It was late 1978 or early 1979 and the 7-11 about 6 blocks from my house got a Playboy Pinball and a microwave all at the same time. I was 13 and it was love at first sight...with the pinball machine. It also meant a real escape for me from the reality of my parents recent divorce. My friend Bill and I would walk to the store and help the owner, Mario, clean out the back room. He would give us a microwave pizza, a Big Gulp, and a dollar in quarters to put in the machine.
We went every day and got so good at putting the silver ball into the Grotto that some days we would leave with 99 credits on the machine. Later, the 7-11 added a Mata Hari and, we mastered both. Once in a while, we were lucky enough to sell all our credits to a truck driver or someone waiting to play the machines. Then, one day, an Asteroids video game arrived and replaced those two beautiful women in the middle of the glass with a game with very little beauty or soul. I think it was early 1980 and I experienced my first heartbreak. It wasn't from a women, but from the arrival of a video game.

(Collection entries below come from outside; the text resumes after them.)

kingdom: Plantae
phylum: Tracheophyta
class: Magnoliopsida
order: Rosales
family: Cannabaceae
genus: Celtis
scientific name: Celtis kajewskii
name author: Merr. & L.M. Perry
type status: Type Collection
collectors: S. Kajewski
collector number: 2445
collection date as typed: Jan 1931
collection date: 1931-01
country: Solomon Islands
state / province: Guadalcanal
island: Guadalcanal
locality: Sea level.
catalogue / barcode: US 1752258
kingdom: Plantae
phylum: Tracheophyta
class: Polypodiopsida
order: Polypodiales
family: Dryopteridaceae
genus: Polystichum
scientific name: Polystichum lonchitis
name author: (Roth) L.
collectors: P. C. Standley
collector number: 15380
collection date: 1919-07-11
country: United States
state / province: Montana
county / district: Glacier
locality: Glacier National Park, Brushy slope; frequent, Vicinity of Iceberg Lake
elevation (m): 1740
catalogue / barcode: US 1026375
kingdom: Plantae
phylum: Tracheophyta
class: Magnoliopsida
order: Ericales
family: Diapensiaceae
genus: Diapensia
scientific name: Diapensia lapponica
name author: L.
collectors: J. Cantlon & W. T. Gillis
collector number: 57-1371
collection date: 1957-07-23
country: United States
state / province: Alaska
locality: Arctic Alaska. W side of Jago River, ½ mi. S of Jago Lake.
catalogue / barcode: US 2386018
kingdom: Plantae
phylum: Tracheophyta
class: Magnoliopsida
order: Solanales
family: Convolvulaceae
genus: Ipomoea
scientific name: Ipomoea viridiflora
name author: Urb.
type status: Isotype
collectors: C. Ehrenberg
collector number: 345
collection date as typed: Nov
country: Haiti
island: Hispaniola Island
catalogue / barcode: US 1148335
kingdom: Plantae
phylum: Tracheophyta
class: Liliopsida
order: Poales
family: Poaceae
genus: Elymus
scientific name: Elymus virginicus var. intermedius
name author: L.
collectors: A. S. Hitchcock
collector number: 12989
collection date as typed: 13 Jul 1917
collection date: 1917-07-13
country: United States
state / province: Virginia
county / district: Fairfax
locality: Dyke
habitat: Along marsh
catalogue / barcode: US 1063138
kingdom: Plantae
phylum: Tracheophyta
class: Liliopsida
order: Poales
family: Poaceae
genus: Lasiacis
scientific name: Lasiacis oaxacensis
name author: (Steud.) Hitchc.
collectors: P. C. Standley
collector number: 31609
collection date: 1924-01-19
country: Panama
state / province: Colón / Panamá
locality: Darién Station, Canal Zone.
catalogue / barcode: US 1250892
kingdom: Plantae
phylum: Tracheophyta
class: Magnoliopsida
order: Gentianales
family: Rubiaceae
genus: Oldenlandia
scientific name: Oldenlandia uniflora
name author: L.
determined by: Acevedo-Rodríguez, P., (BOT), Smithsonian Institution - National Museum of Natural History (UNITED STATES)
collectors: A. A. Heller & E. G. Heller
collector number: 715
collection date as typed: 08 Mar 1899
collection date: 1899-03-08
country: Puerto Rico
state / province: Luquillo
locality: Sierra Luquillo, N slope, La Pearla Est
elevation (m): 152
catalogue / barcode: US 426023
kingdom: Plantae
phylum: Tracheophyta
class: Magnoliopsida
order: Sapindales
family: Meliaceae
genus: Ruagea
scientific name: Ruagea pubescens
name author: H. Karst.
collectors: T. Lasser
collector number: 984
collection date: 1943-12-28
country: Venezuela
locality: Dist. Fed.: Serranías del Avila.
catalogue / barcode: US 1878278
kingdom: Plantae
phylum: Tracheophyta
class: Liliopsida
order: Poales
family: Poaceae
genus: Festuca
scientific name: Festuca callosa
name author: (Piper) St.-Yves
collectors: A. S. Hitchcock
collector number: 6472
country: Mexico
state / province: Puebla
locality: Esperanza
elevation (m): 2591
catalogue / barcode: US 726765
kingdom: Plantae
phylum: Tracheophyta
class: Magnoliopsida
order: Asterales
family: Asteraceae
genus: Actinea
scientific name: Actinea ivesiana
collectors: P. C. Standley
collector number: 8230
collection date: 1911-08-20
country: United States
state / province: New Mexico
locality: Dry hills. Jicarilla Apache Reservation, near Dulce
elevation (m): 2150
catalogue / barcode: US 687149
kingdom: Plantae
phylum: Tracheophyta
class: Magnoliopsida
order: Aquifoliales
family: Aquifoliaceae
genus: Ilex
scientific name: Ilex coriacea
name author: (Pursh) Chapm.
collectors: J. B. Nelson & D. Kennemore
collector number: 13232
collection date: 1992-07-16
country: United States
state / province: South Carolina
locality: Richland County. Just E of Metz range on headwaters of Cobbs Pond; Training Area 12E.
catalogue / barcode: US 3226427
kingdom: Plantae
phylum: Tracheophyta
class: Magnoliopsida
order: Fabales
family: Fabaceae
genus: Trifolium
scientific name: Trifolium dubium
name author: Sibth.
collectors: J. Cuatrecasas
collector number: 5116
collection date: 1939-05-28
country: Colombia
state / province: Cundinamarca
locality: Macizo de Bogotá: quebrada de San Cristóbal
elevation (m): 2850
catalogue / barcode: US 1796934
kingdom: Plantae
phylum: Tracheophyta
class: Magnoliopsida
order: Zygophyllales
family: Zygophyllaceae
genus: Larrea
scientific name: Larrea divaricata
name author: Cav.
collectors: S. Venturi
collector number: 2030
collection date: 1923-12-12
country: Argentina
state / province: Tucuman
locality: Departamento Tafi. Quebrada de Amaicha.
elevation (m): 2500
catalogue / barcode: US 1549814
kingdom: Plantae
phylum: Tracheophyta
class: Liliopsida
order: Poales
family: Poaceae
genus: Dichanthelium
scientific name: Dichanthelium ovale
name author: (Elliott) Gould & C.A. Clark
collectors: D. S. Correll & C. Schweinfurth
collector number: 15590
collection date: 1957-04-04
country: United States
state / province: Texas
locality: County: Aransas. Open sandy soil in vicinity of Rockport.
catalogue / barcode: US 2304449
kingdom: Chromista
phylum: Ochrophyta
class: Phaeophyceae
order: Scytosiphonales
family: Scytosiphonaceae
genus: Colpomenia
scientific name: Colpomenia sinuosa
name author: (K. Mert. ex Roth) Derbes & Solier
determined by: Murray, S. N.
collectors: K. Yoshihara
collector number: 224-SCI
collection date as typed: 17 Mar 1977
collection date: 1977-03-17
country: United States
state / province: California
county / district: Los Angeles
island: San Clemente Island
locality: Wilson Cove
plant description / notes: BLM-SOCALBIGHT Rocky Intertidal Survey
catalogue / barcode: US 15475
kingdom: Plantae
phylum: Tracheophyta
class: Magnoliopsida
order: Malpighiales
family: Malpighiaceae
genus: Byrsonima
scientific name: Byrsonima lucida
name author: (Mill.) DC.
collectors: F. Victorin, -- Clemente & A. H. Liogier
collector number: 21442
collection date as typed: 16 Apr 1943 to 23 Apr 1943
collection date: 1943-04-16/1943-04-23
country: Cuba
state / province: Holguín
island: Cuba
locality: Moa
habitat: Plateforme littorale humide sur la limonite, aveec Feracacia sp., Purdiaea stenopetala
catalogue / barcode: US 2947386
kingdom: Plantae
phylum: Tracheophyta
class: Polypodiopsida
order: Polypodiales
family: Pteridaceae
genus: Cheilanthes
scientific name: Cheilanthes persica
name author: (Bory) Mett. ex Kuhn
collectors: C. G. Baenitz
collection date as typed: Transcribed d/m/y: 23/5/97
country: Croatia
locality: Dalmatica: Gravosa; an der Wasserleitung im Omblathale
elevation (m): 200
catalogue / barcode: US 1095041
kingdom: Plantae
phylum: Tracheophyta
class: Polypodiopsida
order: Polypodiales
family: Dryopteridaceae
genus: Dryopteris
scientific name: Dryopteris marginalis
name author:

To this day, I am not a fan of many video games, but I still love a great pinball machine. Pinball, to me, is not just a hobby. It is something much more; It is a place where I can escape into a world where I can solve all my problems, go on an adventure to exotic places, and never have the same experience twice. It helped this 13 year old boy to become a man.
RWH
Pinside member
11y 127K 8,866 2 10
Pinball is an experience all to itself, nothing I've done delivers the same thrill time after time like the silverball does....memories that last a lifetime.